One wrote to ask why Putin, who has never been shy about identifying
himself as Orthodox, was not doing more to make the Russian Orthodox
Church the state religion of the country and to ensure that in place of
his own picture on the walls of government buildings, there would be
icons of the Church.

And another even asked Putin whether he was familiar with the
prediction of some that Russia would be defined by three Vladimirs – the first
(the prince of Kyiv) who adopted Christianity, the second (Lenin) who
tried to blot it out, and the third (himself) who would ensure
Russia’s return to the fold of the Church.

But others, including some who said they were Orthodox and all others
who identified themselves variously as atheists, agnostics, or
followers of non-Orthodox faiths, indicated by their questions that they were
deeply concerned about the Patriarchate’s efforts to dominate the
country’s ideological life.

Indeed, Lunkin noted, many people raised in the spirit of Soviet
atheism and in no way liberal have become in reaction to the Patriarchate’s
efforts “advocates of freedom of conscience because they feel the
danger of the pressure of a new governmental ideology with the
symbolism of Orthodoxy.”

And one of these wrote in his email to Putin that “in light of the
evolving situation in Russia between the state and the Russian Orthodox
Church, the day is not far off when there will appear a New Orthodox
Inquisition and the non-Orthodox will simply begin to be burned at the
stake.”

Most of the critics were not so emotional. Some complained about the
special tax advantages the Church enjoys. One was upset that Patriarch
Aleksii II has a luxury home in Peredelkino and a car with special
governmental license plates. And still others were upset about the less
than savory behavior of some Orthodox priests.

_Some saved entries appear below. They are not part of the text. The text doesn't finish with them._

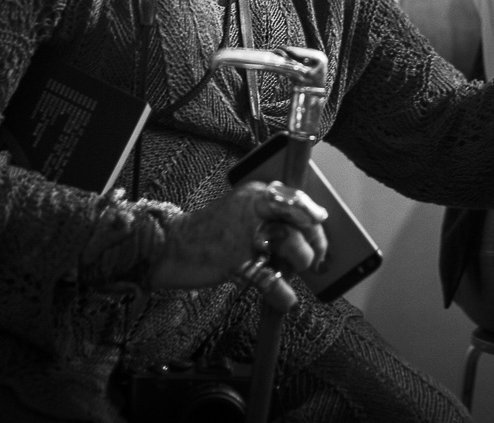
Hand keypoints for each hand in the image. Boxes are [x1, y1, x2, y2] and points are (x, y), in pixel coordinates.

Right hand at [148, 180, 329, 290]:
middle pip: (299, 220)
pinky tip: (286, 299)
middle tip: (317, 257)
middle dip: (314, 240)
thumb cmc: (211, 232)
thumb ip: (270, 218)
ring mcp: (246, 235)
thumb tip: (306, 234)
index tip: (322, 221)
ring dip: (299, 263)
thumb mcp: (241, 213)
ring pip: (291, 245)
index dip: (312, 211)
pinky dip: (283, 294)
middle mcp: (254, 208)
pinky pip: (272, 280)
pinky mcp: (237, 262)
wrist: (172, 245)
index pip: (295, 196)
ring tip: (290, 271)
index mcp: (256, 194)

But most of those who sent in emails on this occasion criticizing the
Orthodox Church focused their comments on the efforts of the
Patriarchate to introduce religious instruction in Russian schools,
priests into the armed services, and a church presence at all state
occasions.

Those who identified themselves as atheists were the most numerous and
the most outspoken, Luken said. But other non-Christians were also
active in dispatching critical emails. Protestant Christians were the
second most numerous of the critical groups, followed by followers of
Hare Krishna.

One Protestant complained to Putin that the Russian president should
not view Orthodoxy as Russia’s largest religion. In fact, the emailer
said, the number of people attending Protestant services there is now
five times that of those who participate in Orthodox services, whatever
the Patriarchate claims.

And Hare Krishna emailers raised the question of when they would be
allowed to purchase the land for their temple in Moscow, a neuralgic
issue in the Russian capital and the one that attracted the greater
number of email votes asking that Putin respond to it on the air.

Obviously, Lunkin said, the distribution of questions posed by those
with access to the Internet does not necessarily reflect the
distribution of views in the Russian population as a whole. Instead, it
reflects the community of Internet users, a group he characterized as
Russia’s middle class – urban, educated, and professional.

But however that may be, Lunkin’s creative approach to the questions
Russians did pose in this forum provides a useful model for sampling
the attitudes of at least the Internet community on many issues, including
those more immediately pressing that the proper relationship of
Orthodoxy to the state in a secular Russia.